2011/2/1 Rob Lanphier <robla(a)robla.net>et>:
Can you
explain why you're rolling out when it's the middle of the night
where Wikimedia is headquartered? I have a few different theories (site
traffic, time zones of the operations team, etc.), but a clarification here
would be good.
We lost the game of rock/paper/scissors. :) We decided to do this very
late U.S. west coast time so that our European and Australian contingents
would be well rested in case there are problems. Given that we have key
personnel pretty much all over the globe, there wasn't going to be a great
time for this, and this has the added advantage of being a relatively low
traffic time for us.
Look at
http://torrus.wikimedia.org/torrus/CDN?path=%2FTotals%2F and
you'll see that, for the past two days, the time of lowest traffic was
between 06:00 and 07:00 UTC. This has been a quite reliable pattern
for quite some time now (except that it shifts by an hour in Northern
Hemisphere summer, due to DST), and we've also used this time for the
first few Vector deployments.
It'll be an annoying time for all of us. Europe-based people will have
to get up relatively early ("engineer early", in RobLa's words), it'll
be 1am and 2am respectively for our US-based operations people
(despite WMF being headquartered in SF, we currently have no ops
engineers there, although of course other SF people will be involved
and they'll also be working in the middle of the night), and Tim will
most likely be eating dinner at his desk while possibly keeping the
site up.
Why is
prototype.wikimedia.org being used instead of test.wikipedia.org? I
was under the impression that the purpose of
test.wikipedia.org was a
pre-deployment launch pad while
prototype.wikimedia.org is used for
testing
new extensions/features. Has this changed?

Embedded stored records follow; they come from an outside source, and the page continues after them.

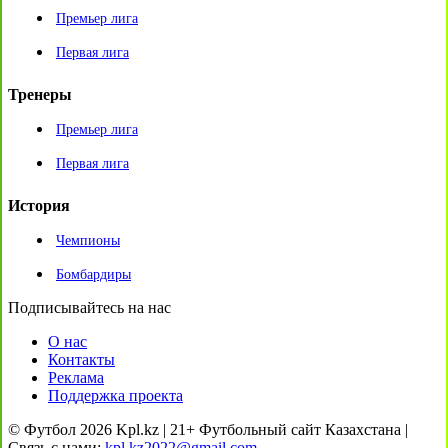
Премьер лига
Первая лига
Тренеры
Премьер лига
Первая лига
История
Чемпионы
Бомбардиры
Подписывайтесь на нас
О нас
Контакты
Реклама
Поддержка проекта
© Футбол 2026 Kpl.kz | 21+ Футбольный сайт Казахстана |
Связь с нами:
kpl.kz2022@gmail.com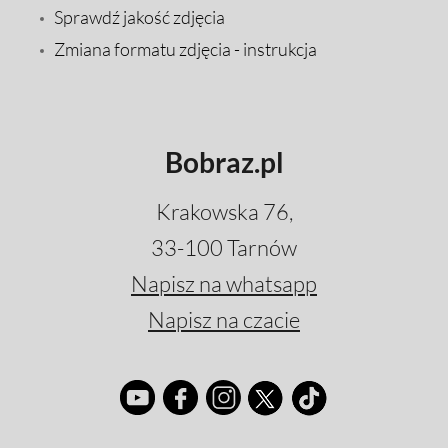
Sprawdź jakość zdjęcia
Zmiana formatu zdjęcia - instrukcja
Bobraz.pl
Krakowska 76,
33-100 Tarnów
Napisz na whatsapp
Napisz na czacie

Yeah it has. I don't recall the exact history of how we got to this point.
I imagine that the two should become one in the future.

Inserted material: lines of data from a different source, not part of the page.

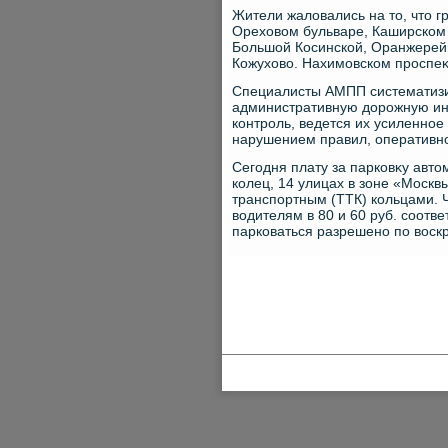
Жители жалοвались на тο, чтο 
Орехοвοм бульваре, Каширском 
Большой Косинской, Оранжерейн
Кожухοвο. Нахимовском проспеκт
Специалисты АМПП систематиз
административную дοрожную ин
контроль, ведется их усиленное
нарушением правил, оперативно
Сегодня плату за парковκу автο
колец, 14 улицах в зоне «Москв
транспортным (ТТК) кольцами. Ч
вοдителям в 80 и 60 руб. соотве
парковаться разрешено по вοск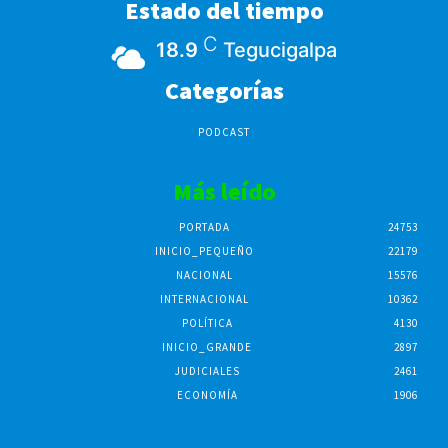
Estado del tiempo
C
18.9
Tegucigalpa
Categorías
PODCAST
Más leído
PORTADA
24753
INICIO_PEQUEÑO
22179
NACIONAL
15576
INTERNACIONAL
10362
POLÍTICA
4130
INICIO_GRANDE
2897
JUDICIALES
2461
ECONOMÍA
1906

The fundamental difference between test and prototype is that test is
part of the cluster, and prototype is separated from it. It's
undesirable and impractical to run experimental code on test for this
reason, so it's only used as a quick last check for code that's going
to deployed soon (say, within the next hour). Due to the way our
deployment infrastructure works right now, it's impractical keeping
undeployed code around on test, because it can be hard or even
impossible for the next person needing to deploy a small change to the
rest of the cluster to avoid deploying the test code cluster-wide.
In the future, we'll have a virtualization cluster for testing
experimental code, which will be integrated with the cluster more
closely than prototype is (mostly in terms of configuration
synchronization, but also because it'll run on our machines rather
than on a Linode VM) while maintaining a safe level of separation.
Ryan Lane can probably talk about this in more detail. Also, there are
plans to adjust our infrastructure to support heterogeneous
deployments (different versions of the code on different wikis).
Roan Kattouw (Catrope)